### [GIVEN DATA]
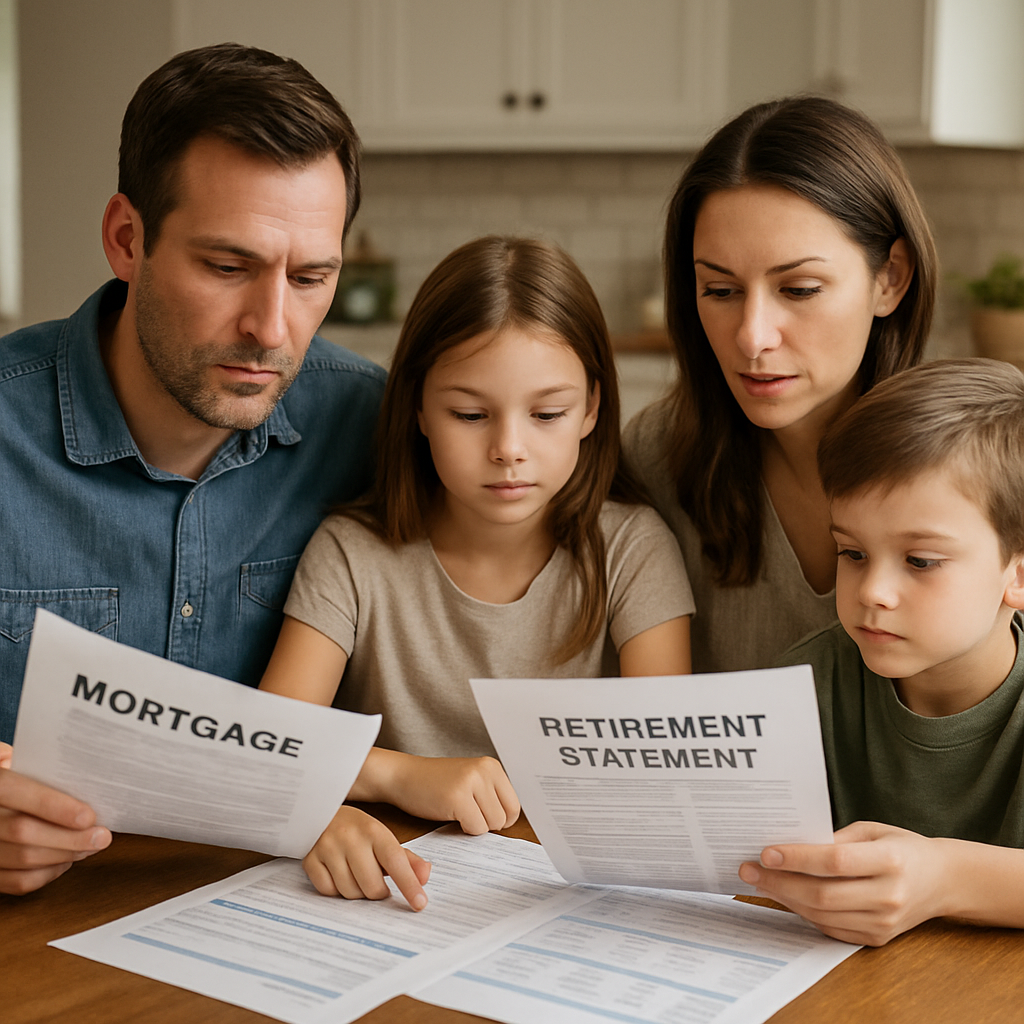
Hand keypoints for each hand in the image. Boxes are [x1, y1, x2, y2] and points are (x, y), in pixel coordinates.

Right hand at [0, 751, 111, 894]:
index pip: (15, 792)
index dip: (54, 806)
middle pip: (23, 833)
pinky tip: (66, 860)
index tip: (89, 816)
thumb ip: (41, 763)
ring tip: (91, 846)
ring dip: (65, 856)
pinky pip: (17, 881)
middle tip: (102, 836)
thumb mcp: (18, 758)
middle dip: (70, 838)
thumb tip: (81, 774)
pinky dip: (48, 874)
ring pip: (23, 860)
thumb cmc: (13, 773)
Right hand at [303, 805, 430, 909]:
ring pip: (350, 892)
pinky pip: (328, 891)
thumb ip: (407, 859)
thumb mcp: (384, 839)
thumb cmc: (357, 831)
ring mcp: (328, 847)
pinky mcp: (310, 859)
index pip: (395, 861)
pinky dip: (336, 890)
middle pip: (372, 886)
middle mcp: (350, 837)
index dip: (409, 884)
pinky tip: (339, 874)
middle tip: (377, 882)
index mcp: (373, 830)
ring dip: (357, 892)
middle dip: (378, 892)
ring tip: (357, 875)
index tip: (420, 903)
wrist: (321, 812)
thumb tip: (425, 876)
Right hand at [378, 753, 520, 834]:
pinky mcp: (458, 797)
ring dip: (475, 826)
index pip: (514, 806)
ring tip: (458, 812)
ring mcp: (471, 782)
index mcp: (491, 766)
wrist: (403, 776)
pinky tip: (450, 814)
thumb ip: (491, 796)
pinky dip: (464, 829)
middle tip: (467, 814)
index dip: (499, 819)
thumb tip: (510, 824)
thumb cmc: (435, 784)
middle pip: (505, 818)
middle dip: (487, 824)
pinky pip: (475, 828)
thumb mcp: (471, 782)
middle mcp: (485, 771)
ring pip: (492, 824)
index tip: (482, 816)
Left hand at [738, 821, 950, 945]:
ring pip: (822, 914)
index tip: (765, 852)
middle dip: (779, 882)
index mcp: (890, 860)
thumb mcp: (871, 830)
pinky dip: (804, 912)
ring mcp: (884, 922)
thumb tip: (789, 846)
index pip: (834, 861)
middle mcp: (889, 895)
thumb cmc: (901, 847)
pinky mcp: (877, 938)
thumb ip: (834, 839)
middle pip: (823, 894)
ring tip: (760, 882)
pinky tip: (785, 896)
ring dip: (785, 898)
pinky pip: (831, 928)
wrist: (943, 881)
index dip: (797, 858)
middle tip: (748, 870)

### [WHAT YOU ARE ASKED TO DO]
The range runs from the line with "index pip: (15, 792)" up to and including the line with "thumb tip: (81, 774)" in the listing above; please write out exactly those lines and nothing more.

### [SOLUTION BELOW]
index pip: (15, 792)
index dip: (54, 806)
middle pip: (23, 833)
pinky tip: (66, 860)
index tip: (89, 816)
thumb ip: (41, 763)
ring tip: (91, 846)
ring dip: (65, 856)
pinky pip: (17, 881)
middle tip: (102, 836)
thumb mcp: (18, 758)
middle dip: (70, 838)
thumb tip: (81, 774)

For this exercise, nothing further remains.